The third category of biomarkers is the composition of the intestinal microbiota. The group of Trinchieri and colleagues has found in a mouse model that treatment with anti-bacterial antibiotics, which altered intestinal microbial composition, reduced the therapeutic efficacy of immunotherapy with the TLR9 agonist CpG combined with anti-IL-10R antibody in a transplantable tumor model [61]. In addition, Zitvogel and colleagues reported that the immune-potentiating effect of cyclophosphamide is associated with translocation of commensal bacteria [62]. These early data have prompted a comprehensive analysis of the intestinal microbiota using 16S rRNA sequencing from patients undergoing treatment with immunotherapeutics. Restoring the presence of specific commensal that maximize anti-tumor immunity, such as through the use of a probiotic, represents an additional future immunotherapeutic strategy.

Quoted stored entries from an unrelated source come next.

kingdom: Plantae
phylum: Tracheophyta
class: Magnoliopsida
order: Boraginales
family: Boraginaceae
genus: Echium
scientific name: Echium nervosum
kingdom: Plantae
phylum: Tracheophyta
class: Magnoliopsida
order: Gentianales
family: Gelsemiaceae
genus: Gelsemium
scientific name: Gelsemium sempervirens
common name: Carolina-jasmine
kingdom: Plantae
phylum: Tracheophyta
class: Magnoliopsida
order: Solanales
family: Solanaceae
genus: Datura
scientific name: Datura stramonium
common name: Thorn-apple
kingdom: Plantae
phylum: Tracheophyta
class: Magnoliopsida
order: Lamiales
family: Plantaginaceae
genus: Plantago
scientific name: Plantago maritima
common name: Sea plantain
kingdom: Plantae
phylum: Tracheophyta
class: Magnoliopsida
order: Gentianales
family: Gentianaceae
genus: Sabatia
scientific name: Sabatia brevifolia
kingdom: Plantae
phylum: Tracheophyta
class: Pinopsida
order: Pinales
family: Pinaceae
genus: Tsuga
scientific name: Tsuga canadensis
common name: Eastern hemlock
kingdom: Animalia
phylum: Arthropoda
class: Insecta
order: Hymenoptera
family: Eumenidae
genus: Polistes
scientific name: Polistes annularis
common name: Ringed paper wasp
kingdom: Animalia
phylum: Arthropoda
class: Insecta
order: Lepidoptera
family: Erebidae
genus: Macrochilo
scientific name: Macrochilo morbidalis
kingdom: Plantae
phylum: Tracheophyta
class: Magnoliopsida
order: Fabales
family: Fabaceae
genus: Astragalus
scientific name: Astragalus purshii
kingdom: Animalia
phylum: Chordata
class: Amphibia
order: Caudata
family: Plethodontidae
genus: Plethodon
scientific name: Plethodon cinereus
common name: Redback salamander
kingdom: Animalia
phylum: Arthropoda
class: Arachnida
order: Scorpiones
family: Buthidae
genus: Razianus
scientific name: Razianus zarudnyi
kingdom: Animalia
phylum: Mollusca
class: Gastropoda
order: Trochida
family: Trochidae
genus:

2.5. Conclusions and Future Directions
The paradigm of the T cell-inflamed and non-T cell inflamed tumor microenvironment has provided a useful working model for identifying therapeutic targets for immunotherapy, understanding mechanisms of response versus resistance, and pursuing new strategies for overcoming resistance to expand the range of immunotherapy efficacy. Inasmuch as many of these concepts have been explored predominantly in melanoma, there is a rich opportunity to investigate these principles similarly in other tumor types. A summary of candidate interventions to improve immunotherapy efficacy to include the non-T cell-inflamed tumor microenvironment based on these principles is illustrated in Fig. 2.3. One could envision intratumoral administration of innate immune activators such as STING agonists, to trigger de novo DC activation and T cell priming and recruitment. Tumor-focused radiation also may have these effects. If specific oncogene pathways are activated such as β-catenin, then targeted inhibitors could be administered to block such pathways and restore immune cell entry. If unfavorable germline genetics are identified, specific gene products might be amenable to pharmacologic manipulation as well. Finally, if commensal bacteria are identified that might amplify host anti-tumor immunity, then probiotics could be developed to improve T cell infiltration and clinical efficacy of immunotherapies such as anti-PD-1. Ultimately, combination therapies will likely provide the broadest and deepest clinical benefit.